[R-sig-finance] Computing implied volatility using fOptions

Kahra Hannu kahra at mpsgr.it
Mon Feb 21 10:27:40 CET 2005


in the early 90s I wrote a working paper, where I studied the behavior of the implicit volatilities of the Finnish FOX index options (as a function of time to expiry). In some cases I got similar results. In those cases time to expiry was commonly less than a week. I reasoned that the prices implied negative volatilities. The market was quite young, inefficient and not very liquid.


Hannu Kahra 
Progetti Speciali 
Monte Paschi Asset Management SGR S.p.A. 
Via San Vittore, 37
IT-20123 Milano, Italia 

Tel.: +39 02 43828 754 
Mobile: +39 333 876 1558 
Fax: +39 02 43828 247 
E-mail: kahra at mpsgr.it 
Web: www.mpsam.it 

-----Original Message-----
From: r-sig-finance-bounces at stat.math.ethz.ch
[mailto:r-sig-finance-bounces at stat.math.ethz.ch]On Behalf Of Wojciech
Sent: Thursday, February 17, 2005 8:15 PM
To: r-sig-finance at stat.math.ethz.ch
Subject: [R-sig-finance] Computing implied volatility using fOptions

I have calculated the implied volatility, for the whole history of
option quotes on WIG20 stock index on Warsaw Stock Exchange.

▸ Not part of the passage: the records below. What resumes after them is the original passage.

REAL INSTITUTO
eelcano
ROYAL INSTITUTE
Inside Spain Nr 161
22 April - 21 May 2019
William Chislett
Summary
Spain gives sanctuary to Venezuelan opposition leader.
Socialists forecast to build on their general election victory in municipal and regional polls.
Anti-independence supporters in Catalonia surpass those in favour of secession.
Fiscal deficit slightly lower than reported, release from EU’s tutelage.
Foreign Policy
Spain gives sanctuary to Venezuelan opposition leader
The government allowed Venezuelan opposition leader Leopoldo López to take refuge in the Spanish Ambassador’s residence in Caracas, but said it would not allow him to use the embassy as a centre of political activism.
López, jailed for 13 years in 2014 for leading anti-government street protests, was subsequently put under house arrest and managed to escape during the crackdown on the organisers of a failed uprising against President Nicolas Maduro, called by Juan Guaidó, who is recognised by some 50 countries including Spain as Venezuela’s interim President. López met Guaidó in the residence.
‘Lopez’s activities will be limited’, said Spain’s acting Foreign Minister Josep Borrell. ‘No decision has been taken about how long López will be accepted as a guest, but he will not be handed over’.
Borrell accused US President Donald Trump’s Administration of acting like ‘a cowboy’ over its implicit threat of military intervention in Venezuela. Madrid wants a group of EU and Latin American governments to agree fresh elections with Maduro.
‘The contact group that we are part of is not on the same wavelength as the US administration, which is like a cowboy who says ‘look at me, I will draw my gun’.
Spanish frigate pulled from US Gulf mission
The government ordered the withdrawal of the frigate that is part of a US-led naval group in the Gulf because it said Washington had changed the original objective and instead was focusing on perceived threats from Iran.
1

The thing
that is wondering me is that for some particular days I get volatility
nearly 0 (e.g. 3.12236893483001e-11). Is it happening because the
option was badly priced those thays (in comparison to Black-Scholes
price) or is it a problem of the algorithm. I am usin the
GBSVolatility() function with settings:

tol <- 10^(-10)
maxiter <- 100000

Are those values good for that, or should I use some other values.